Secuenciación de seres vivos
Un importante número de seres vivos han sido secuenciados en los últimos años: las bacterias Escherichia coli o Propionibacterium acnes; el gusano Caenorhabditis elegans; la mosca Drosophila melanogaster, u organismos superiores como el gallo rojo, ratón, rata o chimpancé (además de otros tantos vegetales) son algunos ejemplos significativos. De hecho, y tras la comparación del ADN, la revista Genome Research señalaba, en 2004, a la especie del Cretácico Eomaia scansoria como posible antecesora de los mamíferos actuales.
Expresión génica
También en 2004 se evidenció el poder regulatorio del espacio existente entre los genes, parte del cual se había definido como ADN basura. En estas regiones se descubrieron secuencias de unos 500 nucleótidos que podían controlar el funcionamiento de diversos factores de transcripción. También se han encontrado pequeñas moléculas de ARN que pueden regular la expresión génica controlando la estabilidad de los ARN mensajeros estableciendo las bases de la revolucionaria herramienta molecular denominada ARN interferente o ARNi. Otro término que ha aflorado en los últimos años para ayudar a la comprensión de por qué, con la escasa diferencia en secuencia genética lineal, podemos ser distintos dos individuos, es el de Epigenética: modificaciones que sufre el ADN que no están codificadas en su propia secuencia, como la metilación, y cuyo descontrol podría estar detrás del desarrollo de muchos tumores.
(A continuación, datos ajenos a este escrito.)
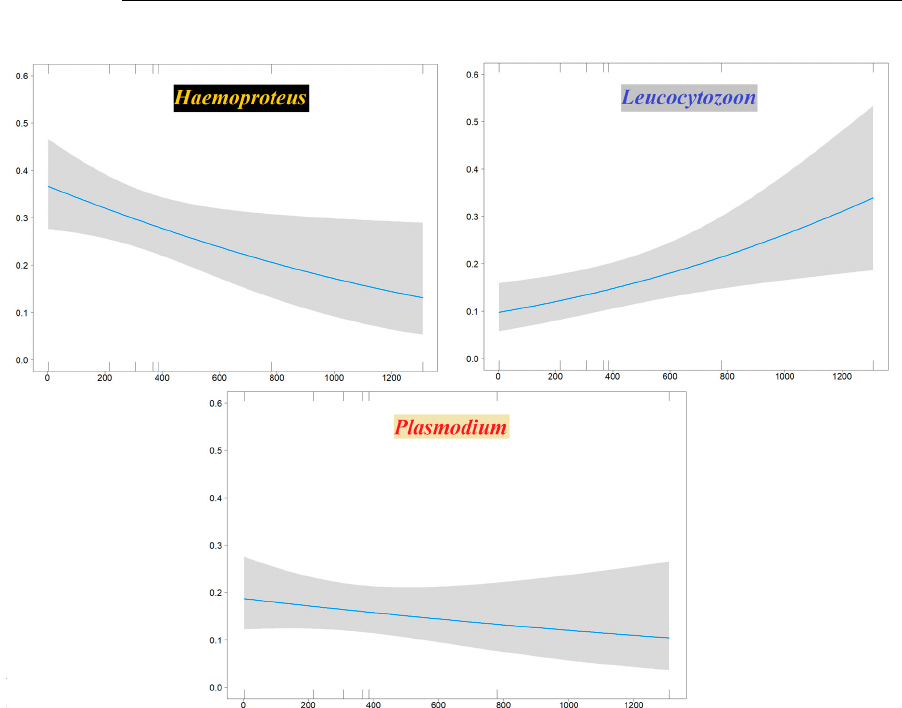
Figure 4. Plots showing the effects of the sampling site elevation ( X axis: meters asl) on the occurrence probability ( Y axis) of Haemoproteus (left), Leucocytozoon (right), Plasmodium (bottom) on Sardinian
Si la presente década ha conocido el mapa genómico de muchas especies, la próxima dará cuenta, ciertamente, del epigenoma. Y claro está, otra disciplina, la Proteómica, se encargará de traducir ese código genético de cuatro letras al de 20 aminoácidos; al de más de 15 millones de proteínas diferentes que podemos encontrar en una célula.
Biotecnología
Por supuesto, éstas y otras investigaciones descritas anteriormente han tenido su reflejo, a través de las aplicaciones biotecnológicas, en la sociedad: manipulación genética de organismos, como la transgénesis en animales y plantas, terapia génica y, por supuesto, la gran esperanza clínica que supone la medicina regenerativa. Grandes avances en estas áreas han sido reconocidos desde la cumbre de la evaluación científica mundial: Nobel en Fisiología o Medicina en 2006 a Andrew Z. Fire y Craig C. Mello por su descubrimiento del ARN interferente y silenciamiento génico; o en 2007, a Mario R. Capecchi, Sir Martin J. Evans y Oliver Smithies, por el estudio de la modificación génica en ratones mediante el uso de células madre embrionarias. Incluso, las principales instituciones internacionales están tomando carta activa en biotecnología: la Comisión de Agricultura de la Eurocámara, por ejemplo, ha prohibido el consumo de animales originados mediante clonación; Naciones Unidas participa en el debate sobre investigación con embriones y desde Europa, con la excepción de nuestro país, se restringe el cultivo de alimentos transgénicos. Mientras tanto, en China, una reciente publicación en Science muestra que plantaciones de algodón transgénico podrían beneficiar, por el control parasitario, a las cosechas cercanas de campesinos más pobres.
Legislaciones
Finalmente, a lo largo de los últimos años, España se aproxima a la cumbre del progresismo científico con proyectos que emplean células madre embrionarias o la controvertida clonación terapéutica, gracias, además de a la calidad de nuestros grupos de investigación, a los profundos cambios legislativos reflejados en la Ley 9/2003 sobre Organismos Modificados Genéticamente, Ley de Reproducción Humana Asistida (mayo 2006) o la reciente Ley de Investigación Biomédica de junio de 2007.